Un documento del MPPS de 2019 define la eliminación de vectores y la educación de quienes habitan en las áreas endémicas como fundamentales. “Para ello se elaborará y distribuirá material informativo asequible a toda la comunidad.  Las medidas recomendadas para evitar el contacto hombre-vector son la  utilización de mosquiteros de malla muy fina –especialmente para los niños–, y repelentes (espirales de piretroides) dentro del domicilio”, señala. Delega la lucha antivectorial en la Dirección Regional de Epidemiología, el Servicio de Dermatología Sanitaria y la Dirección de Salud Ambiental. De nada de esto se tienen noticias en Gran Sabana.

El 18 de diciembre de 2023, la Organización Panamericana de la Salud anunció la donación a Venezuela de equipos de termoterapia, para tratar, en una sola sesión, las lesiones de leishmaniasis. Este  tratamiento es considerado más eficaz, seguro y menos costoso que la medicación tradicional, utilizada desde hace más de 70 años. Desde septiembre de 2022, la OPS actualizó las directrices para el tratamiento de la enfermedad debido a sus efectos secundarios, como la alteración de las funciones renales, hepáticas y arritmias, así como su costo. Sin embargo, hasta febrero de 2024, en esta frontera entre la Orinoquia y la Amazonía, las personas siguen infectándose de leishmaniasis en las minas venezolanas y procurando las inyecciones del tratamiento convencional en Brasil.
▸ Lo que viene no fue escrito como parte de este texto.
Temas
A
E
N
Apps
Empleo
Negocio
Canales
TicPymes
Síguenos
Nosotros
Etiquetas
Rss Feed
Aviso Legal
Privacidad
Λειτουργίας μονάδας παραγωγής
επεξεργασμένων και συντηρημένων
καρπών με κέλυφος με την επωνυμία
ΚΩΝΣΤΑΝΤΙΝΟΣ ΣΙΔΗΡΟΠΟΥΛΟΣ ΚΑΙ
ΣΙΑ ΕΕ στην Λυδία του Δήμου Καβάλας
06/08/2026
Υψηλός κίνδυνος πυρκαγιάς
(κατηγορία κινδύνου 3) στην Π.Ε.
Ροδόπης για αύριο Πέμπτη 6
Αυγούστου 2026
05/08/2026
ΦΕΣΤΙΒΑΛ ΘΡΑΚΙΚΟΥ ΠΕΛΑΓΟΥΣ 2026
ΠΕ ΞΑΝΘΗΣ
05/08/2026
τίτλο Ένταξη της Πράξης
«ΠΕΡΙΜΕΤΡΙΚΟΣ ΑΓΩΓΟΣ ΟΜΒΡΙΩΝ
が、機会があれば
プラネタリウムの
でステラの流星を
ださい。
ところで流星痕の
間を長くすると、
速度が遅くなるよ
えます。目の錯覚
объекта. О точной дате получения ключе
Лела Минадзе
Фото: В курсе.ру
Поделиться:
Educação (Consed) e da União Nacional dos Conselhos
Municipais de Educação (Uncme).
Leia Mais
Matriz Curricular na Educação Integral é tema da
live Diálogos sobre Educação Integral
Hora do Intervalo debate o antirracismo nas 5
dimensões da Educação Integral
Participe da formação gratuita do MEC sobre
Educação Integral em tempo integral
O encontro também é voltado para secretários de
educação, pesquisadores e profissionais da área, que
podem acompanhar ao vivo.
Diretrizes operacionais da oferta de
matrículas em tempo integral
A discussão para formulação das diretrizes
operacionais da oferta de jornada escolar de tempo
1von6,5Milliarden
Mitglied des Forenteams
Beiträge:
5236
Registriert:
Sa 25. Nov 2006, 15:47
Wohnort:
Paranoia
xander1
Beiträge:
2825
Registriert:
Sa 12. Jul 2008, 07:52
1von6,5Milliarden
En el portal de la Fundación Jacinto Convit se subraya que los contagiados con esta enfermedad son “personas que presentan un estigma social debido a que muchas veces sufren desfiguración del rostro (leishmaniosis mucocutánea) o quedan con cicatrices muy notorias debido a las lesiones”. La relación entre explotación minera, oro y pobreza es una contradicción, pero es real. El investigador Jacinto Convit, y su equipo de trabajo en el Instituto de Biomedicina crearon en Venezuela una vacuna modelo para tratar la lepra, un logro resonante que sirvió base a su vez para la creación de la vacuna contra la leishmaniasis. Pero, de momento, los venezolanos de la Gran Sabana deben ir al Brasil para tratarse la llaga brava.  Otra contradicción.